Document passage:
========
In the example study, the predictions from [M+H] and [M−H] adducts were combined using the ensemble method. First, each pair of the same collision energy and different polarity were combined to generate a new prediction. The result was reported as the Ensemble Individual in FIG. 18. Then, instead of the individual scans, an aggregate MS/MS was generated using the merge peaks method and then the ensemble prediction was generated using these spectra. Although none of this did improve the evaluation score (FIG. 18), the number of compound pairs where ModiFinder would be applicable increased significantly (FIG. 19, part C). FIG. 19, part C shows a diagram of the number of pairs where ModiFinder was able to outperform the random baseline. Specifically, the positive mode could not provide answers or perform better for 125 pairs, and the negative mode could not provide answers for 208 pairs. After merging the predictions, this number was reduced to 106 pairs, thereby decreasing the space of unanswered pairs by 15%. Additionally, the total number of pairs ModiFinder predicts it can provide reliable info on increases from 599 and 588 (positive and negative mode respectively) to 632. This suggests that in cases where ModiFinder could not accurately annotate the peaks in one polarity mode and provide a reliable answer, there is a chance for it to succeed in the other polarity. Therefore, collecting MS/MS of multiple adducts may not necessarily enhance ModiFinder prediction accuracy for cases already predicted with relatively high confidence (FIG. 18), but these data can extend the coverage to more compounds that initially had low ModiFinder prediction confidence due to a lack of annotated peaks.

Expanding upon the original ModiFinder to add the support for negative adducts, a new module to calculate adducts mass was developed. While there are tools to calculate the adduct mass, such as MSAC, the need to integrate this with other aspects of ModiFinder required developing a module and integrating that with any part of the algorithm that uses the peaks' m/z to assign an annotation or adjusting a formula. This included the refinement by SIRIUS, refinement by msbuddy, and the substructure annotation. For the peak annotation step, when each substructure was created, the mass of the adduct was calculated and the mass of the substructure was adjusted with the calculated mass. Then, the same procedure as the original ModiFinder was taken and peaks within the threshold of the adjusted substructure mass were annotated by that substructure. The supported adducts and their mass are listed as follows: [M+H]+, [M+Na]+, [M−H]−, [M+NH4]+, [M+K]+, [M+Cl]−, [M+Br]−.
========
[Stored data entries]
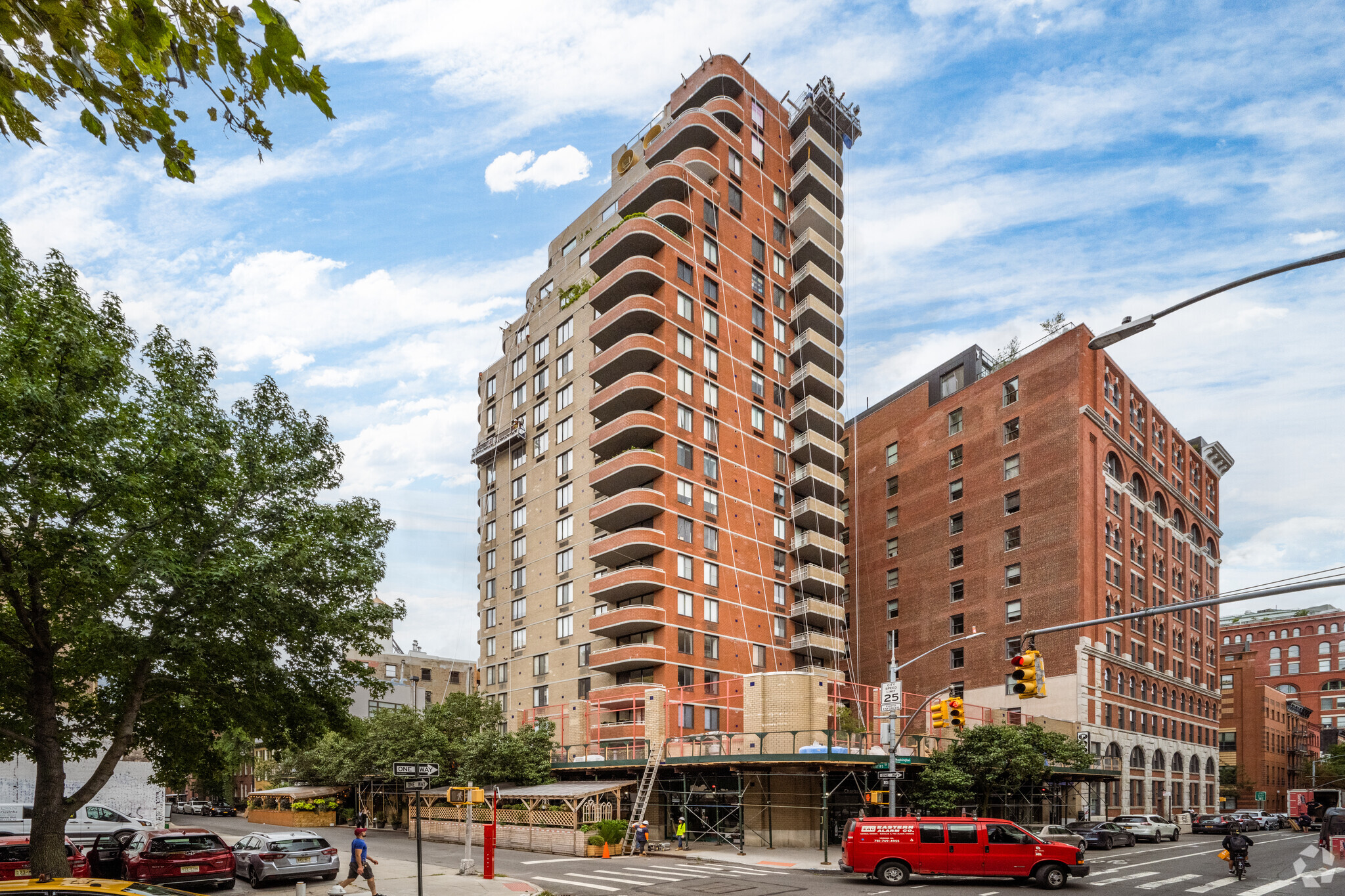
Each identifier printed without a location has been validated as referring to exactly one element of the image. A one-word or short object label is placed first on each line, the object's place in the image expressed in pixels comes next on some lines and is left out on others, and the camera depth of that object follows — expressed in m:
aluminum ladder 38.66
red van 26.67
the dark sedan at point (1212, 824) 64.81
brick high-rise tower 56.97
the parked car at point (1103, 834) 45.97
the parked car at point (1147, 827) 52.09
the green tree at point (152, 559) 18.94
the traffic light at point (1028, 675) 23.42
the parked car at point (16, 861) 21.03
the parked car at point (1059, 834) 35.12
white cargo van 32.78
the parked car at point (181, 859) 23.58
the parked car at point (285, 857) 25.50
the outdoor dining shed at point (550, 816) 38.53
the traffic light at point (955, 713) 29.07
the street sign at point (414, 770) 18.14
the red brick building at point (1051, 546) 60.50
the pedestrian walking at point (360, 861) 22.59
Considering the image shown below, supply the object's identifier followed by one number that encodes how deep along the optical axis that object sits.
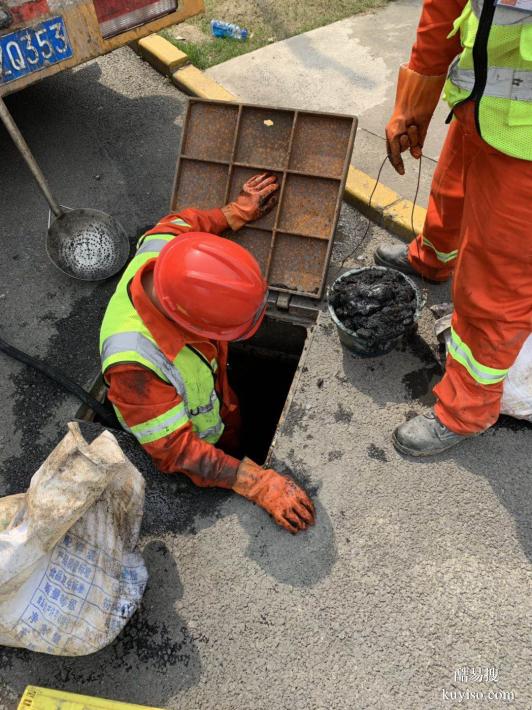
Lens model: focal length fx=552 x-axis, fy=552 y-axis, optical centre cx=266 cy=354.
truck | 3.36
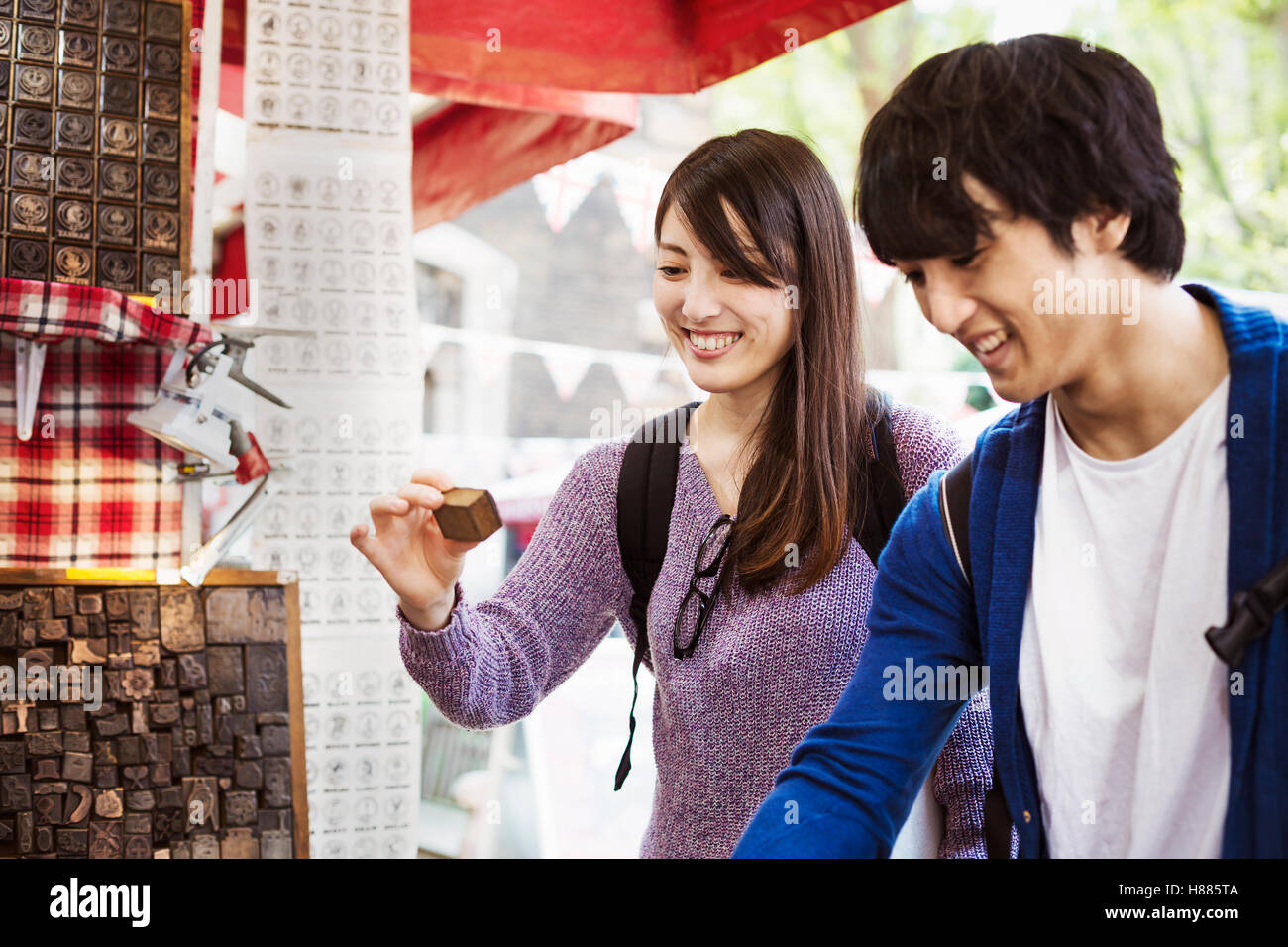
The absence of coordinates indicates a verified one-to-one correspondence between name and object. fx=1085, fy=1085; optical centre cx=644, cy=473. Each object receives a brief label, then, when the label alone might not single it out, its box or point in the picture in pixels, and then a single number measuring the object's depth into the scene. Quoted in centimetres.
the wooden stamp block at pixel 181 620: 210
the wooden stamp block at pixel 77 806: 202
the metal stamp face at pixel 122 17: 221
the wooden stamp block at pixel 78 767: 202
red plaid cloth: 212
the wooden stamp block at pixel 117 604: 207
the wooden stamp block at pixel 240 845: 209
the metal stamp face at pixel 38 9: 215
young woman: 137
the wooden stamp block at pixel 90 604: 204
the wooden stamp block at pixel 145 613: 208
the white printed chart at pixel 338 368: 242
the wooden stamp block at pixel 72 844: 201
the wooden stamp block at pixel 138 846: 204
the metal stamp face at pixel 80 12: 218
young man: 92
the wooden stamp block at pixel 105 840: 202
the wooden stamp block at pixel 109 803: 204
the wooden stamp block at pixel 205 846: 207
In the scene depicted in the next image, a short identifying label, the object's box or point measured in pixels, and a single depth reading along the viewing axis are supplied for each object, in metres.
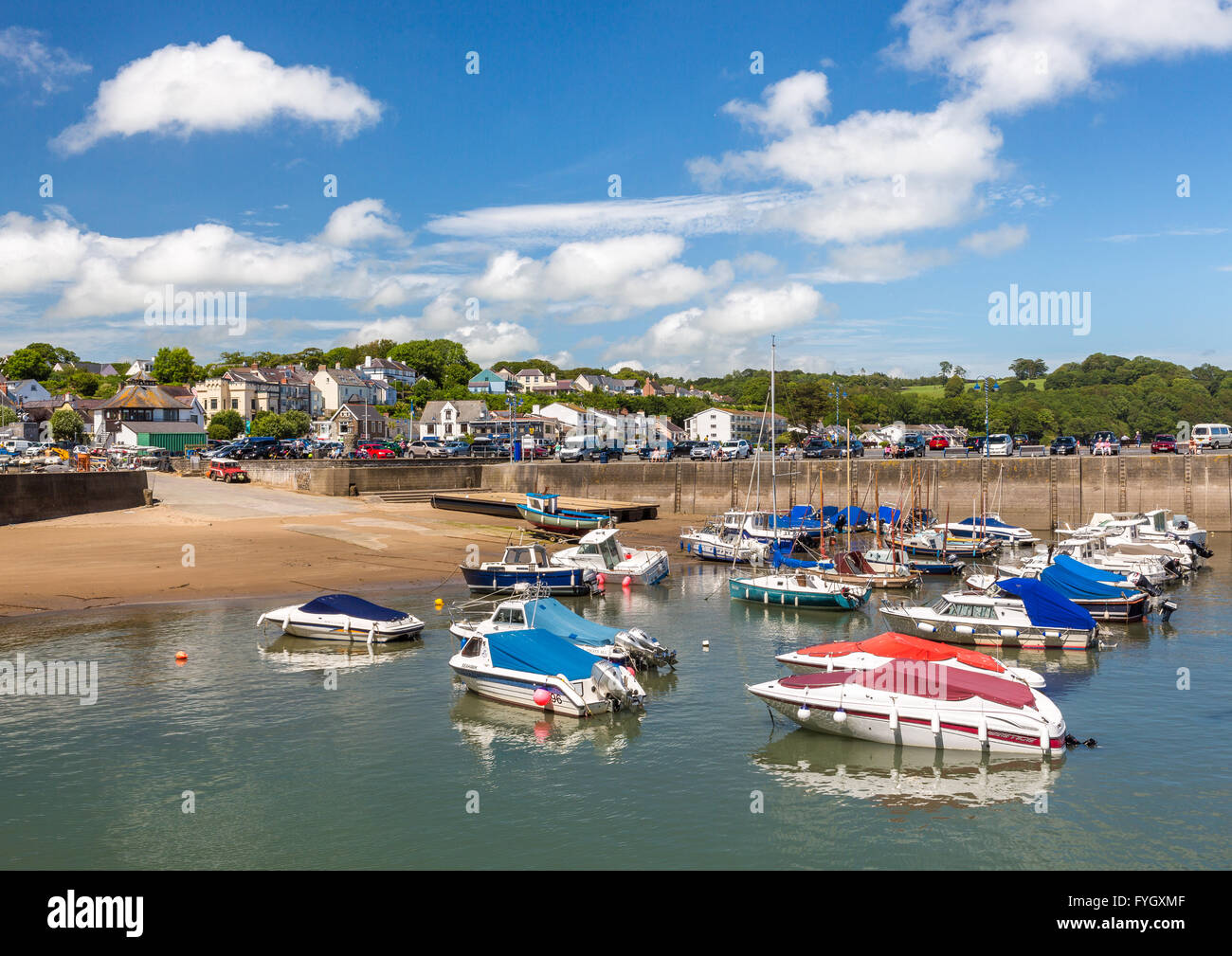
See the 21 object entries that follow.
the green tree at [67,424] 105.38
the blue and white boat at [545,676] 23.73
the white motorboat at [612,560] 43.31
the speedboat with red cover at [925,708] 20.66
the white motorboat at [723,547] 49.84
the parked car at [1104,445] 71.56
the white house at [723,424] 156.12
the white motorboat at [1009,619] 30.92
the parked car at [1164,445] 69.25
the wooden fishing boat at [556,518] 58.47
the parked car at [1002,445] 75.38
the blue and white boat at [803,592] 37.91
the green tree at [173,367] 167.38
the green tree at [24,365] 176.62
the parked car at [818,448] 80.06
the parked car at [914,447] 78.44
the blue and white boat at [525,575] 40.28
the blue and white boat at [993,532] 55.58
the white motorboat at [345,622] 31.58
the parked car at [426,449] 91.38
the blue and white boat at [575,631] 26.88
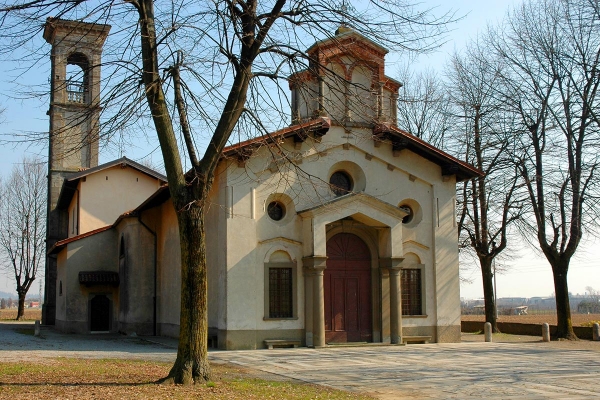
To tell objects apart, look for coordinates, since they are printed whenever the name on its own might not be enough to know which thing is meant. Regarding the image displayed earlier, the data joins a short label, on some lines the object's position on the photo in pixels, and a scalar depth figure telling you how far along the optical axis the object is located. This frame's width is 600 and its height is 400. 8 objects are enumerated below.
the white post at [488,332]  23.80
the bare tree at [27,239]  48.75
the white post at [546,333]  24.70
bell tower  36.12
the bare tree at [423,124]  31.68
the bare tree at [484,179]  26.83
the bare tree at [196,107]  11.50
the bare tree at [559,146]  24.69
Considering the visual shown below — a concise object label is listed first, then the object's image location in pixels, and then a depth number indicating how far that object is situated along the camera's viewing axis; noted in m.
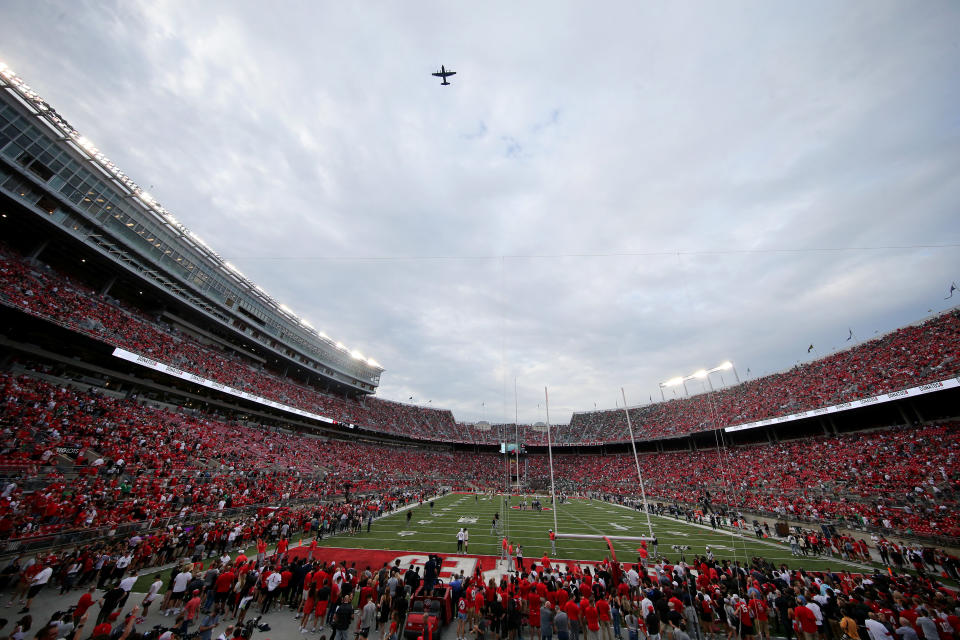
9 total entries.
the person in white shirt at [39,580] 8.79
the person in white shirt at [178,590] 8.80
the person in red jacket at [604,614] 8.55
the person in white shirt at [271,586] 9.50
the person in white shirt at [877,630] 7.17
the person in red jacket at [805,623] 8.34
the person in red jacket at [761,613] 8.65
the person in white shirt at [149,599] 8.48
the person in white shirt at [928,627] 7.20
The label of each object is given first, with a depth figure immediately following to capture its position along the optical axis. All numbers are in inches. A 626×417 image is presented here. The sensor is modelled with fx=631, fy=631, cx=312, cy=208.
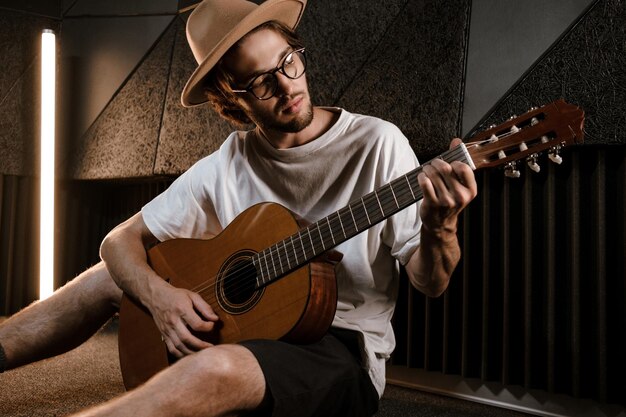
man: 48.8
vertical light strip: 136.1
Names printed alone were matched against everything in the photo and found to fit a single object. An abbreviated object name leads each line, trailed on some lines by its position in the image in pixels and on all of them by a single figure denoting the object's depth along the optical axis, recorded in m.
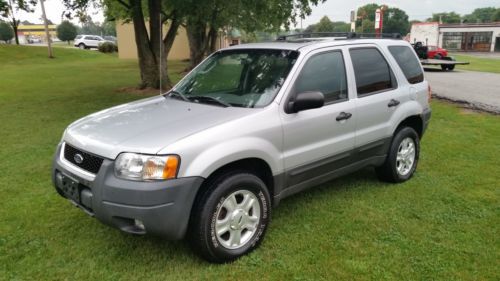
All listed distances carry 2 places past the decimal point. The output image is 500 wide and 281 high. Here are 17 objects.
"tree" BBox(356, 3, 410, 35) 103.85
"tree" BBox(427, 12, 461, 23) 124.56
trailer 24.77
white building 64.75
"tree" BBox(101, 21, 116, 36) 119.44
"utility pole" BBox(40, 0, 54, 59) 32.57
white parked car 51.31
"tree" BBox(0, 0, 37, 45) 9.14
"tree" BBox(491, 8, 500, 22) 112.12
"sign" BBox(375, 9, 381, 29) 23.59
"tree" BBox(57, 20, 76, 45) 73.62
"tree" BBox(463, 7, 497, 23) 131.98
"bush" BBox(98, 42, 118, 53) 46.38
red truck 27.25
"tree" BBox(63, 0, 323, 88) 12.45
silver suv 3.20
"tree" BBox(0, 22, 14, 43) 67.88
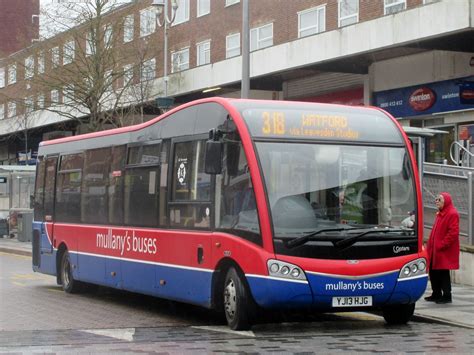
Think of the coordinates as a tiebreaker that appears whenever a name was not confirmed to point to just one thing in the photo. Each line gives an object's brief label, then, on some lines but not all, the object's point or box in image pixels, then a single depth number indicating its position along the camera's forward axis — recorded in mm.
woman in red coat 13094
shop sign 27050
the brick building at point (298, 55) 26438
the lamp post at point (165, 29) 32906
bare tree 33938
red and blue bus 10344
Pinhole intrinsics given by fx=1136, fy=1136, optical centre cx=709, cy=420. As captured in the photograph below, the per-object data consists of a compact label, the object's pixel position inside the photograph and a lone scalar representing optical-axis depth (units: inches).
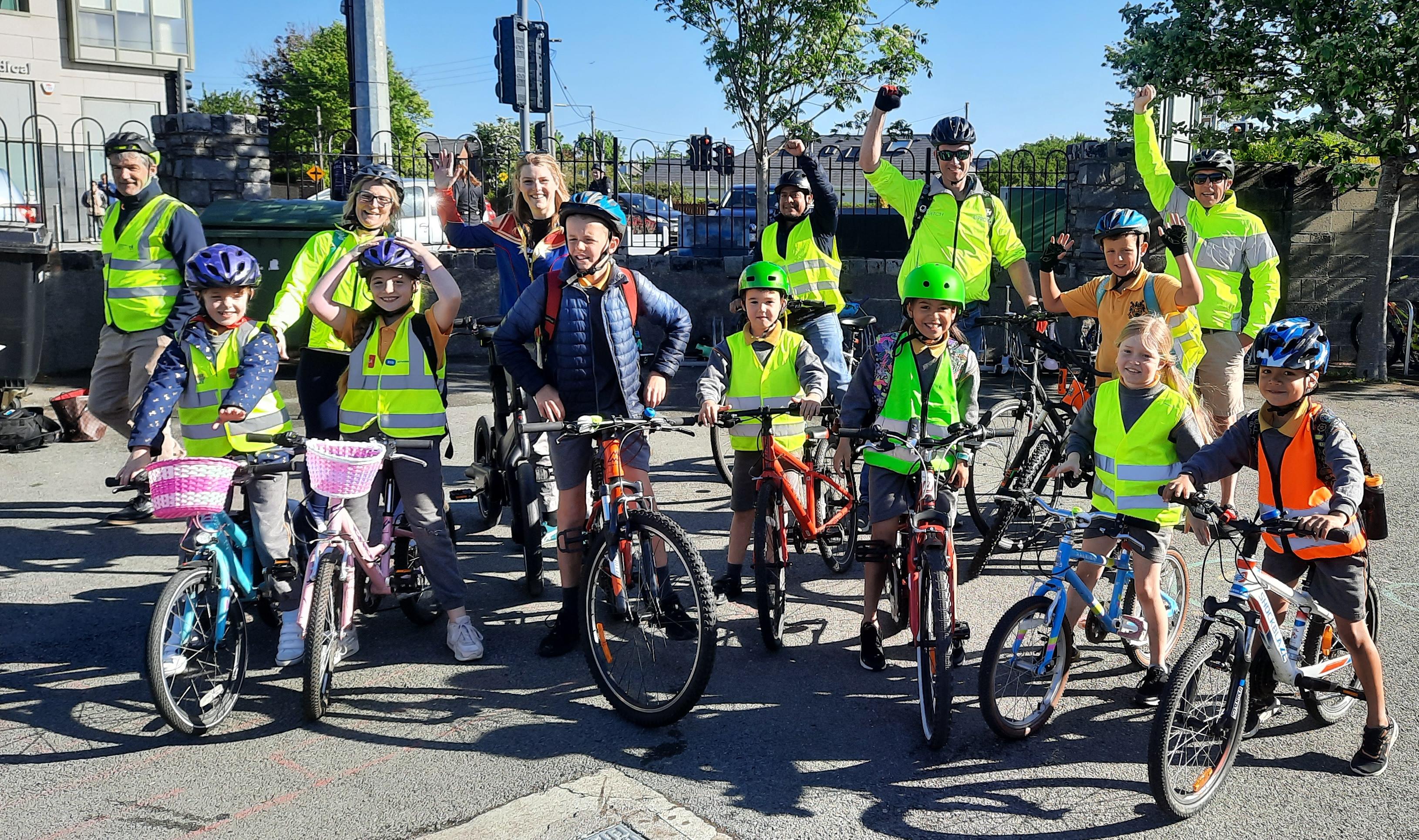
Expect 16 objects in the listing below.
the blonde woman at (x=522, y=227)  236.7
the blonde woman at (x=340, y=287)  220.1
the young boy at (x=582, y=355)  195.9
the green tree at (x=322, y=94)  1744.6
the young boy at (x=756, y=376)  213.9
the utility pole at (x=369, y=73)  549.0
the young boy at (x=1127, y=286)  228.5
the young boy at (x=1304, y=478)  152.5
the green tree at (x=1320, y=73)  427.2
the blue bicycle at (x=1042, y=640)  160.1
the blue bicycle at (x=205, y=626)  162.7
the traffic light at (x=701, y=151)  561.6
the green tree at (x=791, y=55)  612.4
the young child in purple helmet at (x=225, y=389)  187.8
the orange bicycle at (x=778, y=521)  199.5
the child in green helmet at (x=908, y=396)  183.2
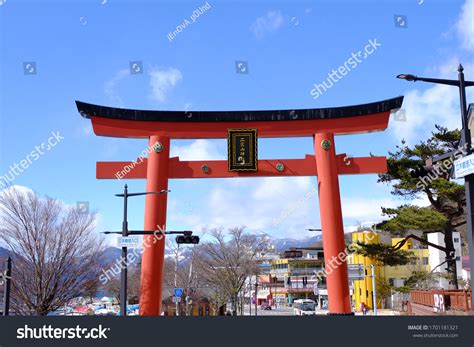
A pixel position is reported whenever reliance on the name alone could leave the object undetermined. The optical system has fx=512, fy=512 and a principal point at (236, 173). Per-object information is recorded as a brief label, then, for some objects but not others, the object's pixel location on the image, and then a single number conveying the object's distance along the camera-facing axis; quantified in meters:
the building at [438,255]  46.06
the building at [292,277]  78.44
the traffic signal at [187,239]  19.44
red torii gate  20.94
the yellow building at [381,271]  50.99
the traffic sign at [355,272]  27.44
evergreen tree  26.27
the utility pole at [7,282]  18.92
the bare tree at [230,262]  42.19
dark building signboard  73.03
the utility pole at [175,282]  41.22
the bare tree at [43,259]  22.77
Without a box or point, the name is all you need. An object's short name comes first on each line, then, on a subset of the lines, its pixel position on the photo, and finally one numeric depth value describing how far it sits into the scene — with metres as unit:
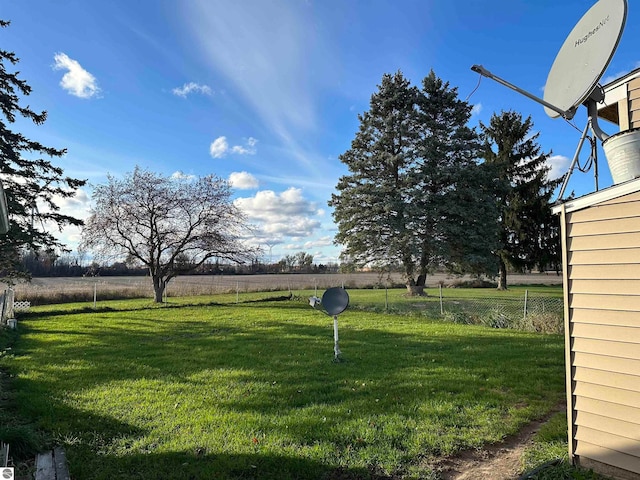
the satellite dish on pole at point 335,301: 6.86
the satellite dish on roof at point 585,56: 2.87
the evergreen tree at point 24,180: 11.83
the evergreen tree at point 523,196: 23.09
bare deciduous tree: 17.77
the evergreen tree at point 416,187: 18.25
========
Instructions:
a - In two sentences, what does the ModiFinder passage report?
b - Give a continuation of the ModiFinder passage, starting after its list of supported adducts and their mass.
You can do this work without the records.

Written responses:
a - Combining [M+H] and [M−H] predictions with an ensemble method did not improve ModiFinder's evaluation score, but it reduced the unanswered pairs from 125 and 208 to 106 and raised the pairs with reliable predictions from 599 and 588 to 632, so MS/MS of multiple adducts can extend coverage to compounds that initially had low prediction confidence. To support negative adducts, a new adduct-mass module was integrated into the SIRIUS and msbuddy refinements and the substructure annotation, where each substructure's mass is adjusted by the calculated adduct mass before peaks within the threshold are annotated.

b -
In the example study presently described, a subset of a dataset from Agilent Technologies Inc. was utilized. The dataset included compounds that were comprehensively acquired under a consistent and wide range of collision energies and adducts to evaluate ModiFinder site localization performance. This filtered Agilent dataset included 2,150 “Data-Rich” compounds and expanded upon publicly accessible datasets from GNPS by 5 fold, enabling a more comprehensive exploration of the effect of collision energy and adducts on ModiFinder performance.

The findings from the study suggest that increasing the availability of MS/MS spectra from different adducts and energies positively impacts ModiFinder's site localization performance in both MF-R and MF-O modes. Specifically, data acquired under varying adducts appeared to be complementary, allowing ModiFinder to better utilize certain compound pairs, thereby providing previously unavailable information and leading to higher localization evaluation scores. However, this performance improvement is sometimes offset by cases where the additional data either did not contribute significant critical information or increased ambiguity, resulting in lower evaluation scores. Increasing the amount of spectral information from different adducts and energies generally helps ModiFinder maintain its average performance across more compound pairs. However, one way to achieve further performance improvements is to implement drastically different fragmentation mechanisms to enhance ModiFinder's capabilities.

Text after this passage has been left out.